Your objective -> This exercise calls for copying every line below that holds the word "Left".

Provided data ->
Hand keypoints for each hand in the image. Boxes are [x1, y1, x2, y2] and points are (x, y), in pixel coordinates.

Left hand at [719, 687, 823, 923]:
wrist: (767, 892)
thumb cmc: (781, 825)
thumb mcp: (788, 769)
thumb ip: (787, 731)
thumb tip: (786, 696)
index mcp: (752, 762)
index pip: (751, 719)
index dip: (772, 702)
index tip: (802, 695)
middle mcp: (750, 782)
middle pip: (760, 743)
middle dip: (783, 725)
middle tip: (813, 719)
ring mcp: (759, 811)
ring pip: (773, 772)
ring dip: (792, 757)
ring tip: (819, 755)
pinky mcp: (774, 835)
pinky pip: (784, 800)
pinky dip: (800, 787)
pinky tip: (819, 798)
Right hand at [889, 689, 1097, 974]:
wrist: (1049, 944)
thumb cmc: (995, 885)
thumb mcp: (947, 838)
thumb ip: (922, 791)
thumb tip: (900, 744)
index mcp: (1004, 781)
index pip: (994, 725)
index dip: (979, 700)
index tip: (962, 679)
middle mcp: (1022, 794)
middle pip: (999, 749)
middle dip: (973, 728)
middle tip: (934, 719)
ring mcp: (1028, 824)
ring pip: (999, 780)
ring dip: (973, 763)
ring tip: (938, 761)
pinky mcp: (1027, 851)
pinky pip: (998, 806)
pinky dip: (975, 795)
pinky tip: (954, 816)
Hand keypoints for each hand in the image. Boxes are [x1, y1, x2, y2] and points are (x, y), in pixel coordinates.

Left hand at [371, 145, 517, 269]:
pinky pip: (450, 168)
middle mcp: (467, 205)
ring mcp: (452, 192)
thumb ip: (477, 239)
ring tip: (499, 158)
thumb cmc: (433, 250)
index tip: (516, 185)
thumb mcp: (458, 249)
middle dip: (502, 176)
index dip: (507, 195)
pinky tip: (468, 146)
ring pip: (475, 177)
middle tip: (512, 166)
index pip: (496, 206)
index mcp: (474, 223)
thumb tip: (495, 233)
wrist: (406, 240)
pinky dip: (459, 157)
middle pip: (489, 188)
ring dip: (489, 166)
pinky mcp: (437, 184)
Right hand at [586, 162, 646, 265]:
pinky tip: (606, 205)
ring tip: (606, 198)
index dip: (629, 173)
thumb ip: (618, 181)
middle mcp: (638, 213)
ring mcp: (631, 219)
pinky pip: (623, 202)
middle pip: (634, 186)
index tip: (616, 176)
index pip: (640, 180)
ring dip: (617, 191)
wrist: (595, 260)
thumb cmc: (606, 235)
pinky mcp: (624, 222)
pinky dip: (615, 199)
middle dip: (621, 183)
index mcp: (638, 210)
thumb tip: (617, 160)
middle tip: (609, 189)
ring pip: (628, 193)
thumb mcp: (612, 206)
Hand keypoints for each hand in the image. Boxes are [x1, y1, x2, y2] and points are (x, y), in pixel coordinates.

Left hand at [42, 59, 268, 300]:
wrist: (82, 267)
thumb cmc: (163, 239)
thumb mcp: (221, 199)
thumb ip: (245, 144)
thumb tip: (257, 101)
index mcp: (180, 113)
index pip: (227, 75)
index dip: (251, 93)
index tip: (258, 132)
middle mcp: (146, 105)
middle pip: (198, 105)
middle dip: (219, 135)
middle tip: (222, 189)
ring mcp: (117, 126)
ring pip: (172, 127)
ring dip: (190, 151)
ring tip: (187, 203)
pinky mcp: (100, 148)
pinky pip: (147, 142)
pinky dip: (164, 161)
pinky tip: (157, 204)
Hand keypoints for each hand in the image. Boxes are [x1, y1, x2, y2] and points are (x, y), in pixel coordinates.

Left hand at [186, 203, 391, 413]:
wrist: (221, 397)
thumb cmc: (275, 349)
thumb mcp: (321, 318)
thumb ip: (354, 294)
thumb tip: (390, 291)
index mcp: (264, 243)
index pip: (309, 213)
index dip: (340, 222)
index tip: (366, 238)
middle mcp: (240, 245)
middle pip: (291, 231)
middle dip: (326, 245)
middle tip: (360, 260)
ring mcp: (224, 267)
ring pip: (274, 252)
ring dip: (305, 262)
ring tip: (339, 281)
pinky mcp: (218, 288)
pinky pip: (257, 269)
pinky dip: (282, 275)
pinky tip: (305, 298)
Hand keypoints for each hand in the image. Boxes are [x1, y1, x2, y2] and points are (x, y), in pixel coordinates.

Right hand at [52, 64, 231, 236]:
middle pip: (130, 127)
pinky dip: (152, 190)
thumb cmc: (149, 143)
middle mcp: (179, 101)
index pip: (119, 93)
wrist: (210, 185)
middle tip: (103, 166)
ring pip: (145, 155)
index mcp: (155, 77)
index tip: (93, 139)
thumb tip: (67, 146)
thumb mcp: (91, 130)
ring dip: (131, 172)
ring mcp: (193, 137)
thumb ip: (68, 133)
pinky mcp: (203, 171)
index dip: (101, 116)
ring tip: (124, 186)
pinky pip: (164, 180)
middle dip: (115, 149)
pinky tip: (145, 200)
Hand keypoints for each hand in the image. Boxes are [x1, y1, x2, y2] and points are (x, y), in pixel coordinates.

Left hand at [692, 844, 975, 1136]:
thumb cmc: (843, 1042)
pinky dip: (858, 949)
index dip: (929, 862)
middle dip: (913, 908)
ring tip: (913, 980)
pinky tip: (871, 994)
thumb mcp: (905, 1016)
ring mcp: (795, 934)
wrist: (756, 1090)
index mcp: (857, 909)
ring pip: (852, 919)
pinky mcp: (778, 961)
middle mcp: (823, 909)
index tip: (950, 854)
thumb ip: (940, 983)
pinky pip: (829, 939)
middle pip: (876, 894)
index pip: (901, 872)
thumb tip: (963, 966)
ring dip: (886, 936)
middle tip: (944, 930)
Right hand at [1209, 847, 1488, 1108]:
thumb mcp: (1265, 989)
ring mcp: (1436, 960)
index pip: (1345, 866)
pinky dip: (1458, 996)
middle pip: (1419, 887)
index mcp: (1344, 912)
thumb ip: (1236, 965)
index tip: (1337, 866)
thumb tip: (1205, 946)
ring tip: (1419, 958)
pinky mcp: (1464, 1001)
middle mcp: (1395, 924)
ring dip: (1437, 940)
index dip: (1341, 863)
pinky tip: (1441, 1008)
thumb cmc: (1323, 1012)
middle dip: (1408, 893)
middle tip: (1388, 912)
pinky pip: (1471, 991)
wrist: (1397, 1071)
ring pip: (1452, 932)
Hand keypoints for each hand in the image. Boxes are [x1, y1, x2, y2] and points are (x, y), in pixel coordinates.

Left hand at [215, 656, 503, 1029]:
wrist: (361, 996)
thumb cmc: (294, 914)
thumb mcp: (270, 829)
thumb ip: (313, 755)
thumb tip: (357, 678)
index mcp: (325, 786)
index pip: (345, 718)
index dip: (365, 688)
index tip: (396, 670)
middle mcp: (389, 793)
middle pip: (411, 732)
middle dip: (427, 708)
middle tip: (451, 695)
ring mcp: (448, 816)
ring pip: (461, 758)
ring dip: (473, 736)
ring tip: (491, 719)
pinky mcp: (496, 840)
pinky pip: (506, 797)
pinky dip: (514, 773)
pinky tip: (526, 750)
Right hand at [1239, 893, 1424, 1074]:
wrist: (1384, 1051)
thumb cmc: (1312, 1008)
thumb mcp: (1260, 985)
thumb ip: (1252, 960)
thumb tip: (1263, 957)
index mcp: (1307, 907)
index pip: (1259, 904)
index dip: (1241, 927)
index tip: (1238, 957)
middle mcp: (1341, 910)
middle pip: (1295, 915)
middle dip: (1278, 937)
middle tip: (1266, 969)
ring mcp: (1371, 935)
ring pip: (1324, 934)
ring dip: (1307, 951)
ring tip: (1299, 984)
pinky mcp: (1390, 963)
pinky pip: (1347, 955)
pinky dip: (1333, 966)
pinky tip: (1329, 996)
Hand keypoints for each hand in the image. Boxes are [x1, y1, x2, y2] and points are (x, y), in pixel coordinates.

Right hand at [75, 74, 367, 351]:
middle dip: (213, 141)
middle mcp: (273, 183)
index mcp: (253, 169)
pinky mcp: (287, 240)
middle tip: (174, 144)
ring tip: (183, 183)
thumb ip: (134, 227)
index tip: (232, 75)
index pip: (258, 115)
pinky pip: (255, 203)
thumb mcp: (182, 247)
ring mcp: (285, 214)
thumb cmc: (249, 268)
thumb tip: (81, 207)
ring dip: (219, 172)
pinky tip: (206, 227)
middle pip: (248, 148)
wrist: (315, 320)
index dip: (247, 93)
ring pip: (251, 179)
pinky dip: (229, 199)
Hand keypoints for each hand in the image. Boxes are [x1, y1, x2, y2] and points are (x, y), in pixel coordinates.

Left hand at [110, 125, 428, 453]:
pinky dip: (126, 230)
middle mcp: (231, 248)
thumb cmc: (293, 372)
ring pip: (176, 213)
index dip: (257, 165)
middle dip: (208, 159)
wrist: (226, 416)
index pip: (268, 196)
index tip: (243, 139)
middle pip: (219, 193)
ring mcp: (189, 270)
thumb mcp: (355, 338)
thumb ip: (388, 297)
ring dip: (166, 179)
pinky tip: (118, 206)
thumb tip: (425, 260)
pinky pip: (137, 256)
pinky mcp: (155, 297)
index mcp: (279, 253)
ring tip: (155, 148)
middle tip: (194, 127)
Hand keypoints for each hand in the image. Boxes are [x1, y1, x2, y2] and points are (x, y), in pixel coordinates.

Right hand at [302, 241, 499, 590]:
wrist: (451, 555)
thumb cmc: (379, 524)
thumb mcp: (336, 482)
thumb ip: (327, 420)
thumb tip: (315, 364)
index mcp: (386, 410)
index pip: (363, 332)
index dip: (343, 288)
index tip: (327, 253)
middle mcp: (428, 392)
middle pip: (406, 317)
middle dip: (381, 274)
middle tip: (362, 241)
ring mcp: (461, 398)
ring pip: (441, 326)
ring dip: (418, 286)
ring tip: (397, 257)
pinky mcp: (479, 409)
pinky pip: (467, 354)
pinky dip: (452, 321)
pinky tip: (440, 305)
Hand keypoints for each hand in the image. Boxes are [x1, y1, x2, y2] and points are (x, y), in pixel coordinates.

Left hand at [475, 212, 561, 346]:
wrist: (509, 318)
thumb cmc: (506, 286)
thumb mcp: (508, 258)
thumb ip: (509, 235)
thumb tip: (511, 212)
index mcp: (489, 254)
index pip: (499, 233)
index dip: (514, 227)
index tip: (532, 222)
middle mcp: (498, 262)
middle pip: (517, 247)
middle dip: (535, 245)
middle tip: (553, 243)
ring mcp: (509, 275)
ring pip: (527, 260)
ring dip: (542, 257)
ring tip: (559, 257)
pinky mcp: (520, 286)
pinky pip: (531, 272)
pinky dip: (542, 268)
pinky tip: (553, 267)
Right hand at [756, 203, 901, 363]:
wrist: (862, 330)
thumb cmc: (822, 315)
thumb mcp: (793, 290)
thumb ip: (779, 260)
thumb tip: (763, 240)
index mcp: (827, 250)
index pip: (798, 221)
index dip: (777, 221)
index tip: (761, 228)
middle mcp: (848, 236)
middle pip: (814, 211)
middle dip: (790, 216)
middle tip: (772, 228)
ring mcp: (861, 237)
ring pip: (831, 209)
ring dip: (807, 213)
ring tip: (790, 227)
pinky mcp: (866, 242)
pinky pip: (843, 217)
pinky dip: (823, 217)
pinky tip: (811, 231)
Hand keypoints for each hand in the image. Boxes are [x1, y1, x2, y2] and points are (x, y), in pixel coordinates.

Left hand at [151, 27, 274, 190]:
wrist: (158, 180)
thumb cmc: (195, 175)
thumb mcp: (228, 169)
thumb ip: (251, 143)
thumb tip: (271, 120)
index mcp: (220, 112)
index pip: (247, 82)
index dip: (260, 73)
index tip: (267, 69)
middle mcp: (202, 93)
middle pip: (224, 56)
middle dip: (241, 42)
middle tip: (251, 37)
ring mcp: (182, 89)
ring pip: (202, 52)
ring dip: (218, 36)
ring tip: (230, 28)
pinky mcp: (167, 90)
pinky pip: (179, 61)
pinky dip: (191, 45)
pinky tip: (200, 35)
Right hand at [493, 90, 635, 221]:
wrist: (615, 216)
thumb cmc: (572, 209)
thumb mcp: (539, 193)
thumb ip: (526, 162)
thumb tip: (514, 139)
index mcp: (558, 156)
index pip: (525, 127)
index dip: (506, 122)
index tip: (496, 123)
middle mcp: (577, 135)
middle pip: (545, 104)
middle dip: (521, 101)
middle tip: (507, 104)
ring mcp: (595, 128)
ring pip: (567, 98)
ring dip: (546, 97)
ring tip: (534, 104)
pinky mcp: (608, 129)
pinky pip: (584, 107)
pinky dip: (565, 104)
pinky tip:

Expected answer ->
Left hand at [719, 687, 823, 923]:
Left hand at [371, 145, 517, 269]:
Left hand at [42, 59, 268, 300]:
Left hand at [186, 203, 391, 413]:
Left hand at [692, 844, 975, 1136]:
Left hand at [215, 656, 503, 1029]:
Left hand at [110, 125, 428, 453]:
Left hand at [475, 212, 561, 346]:
Left hand at [151, 27, 274, 190]:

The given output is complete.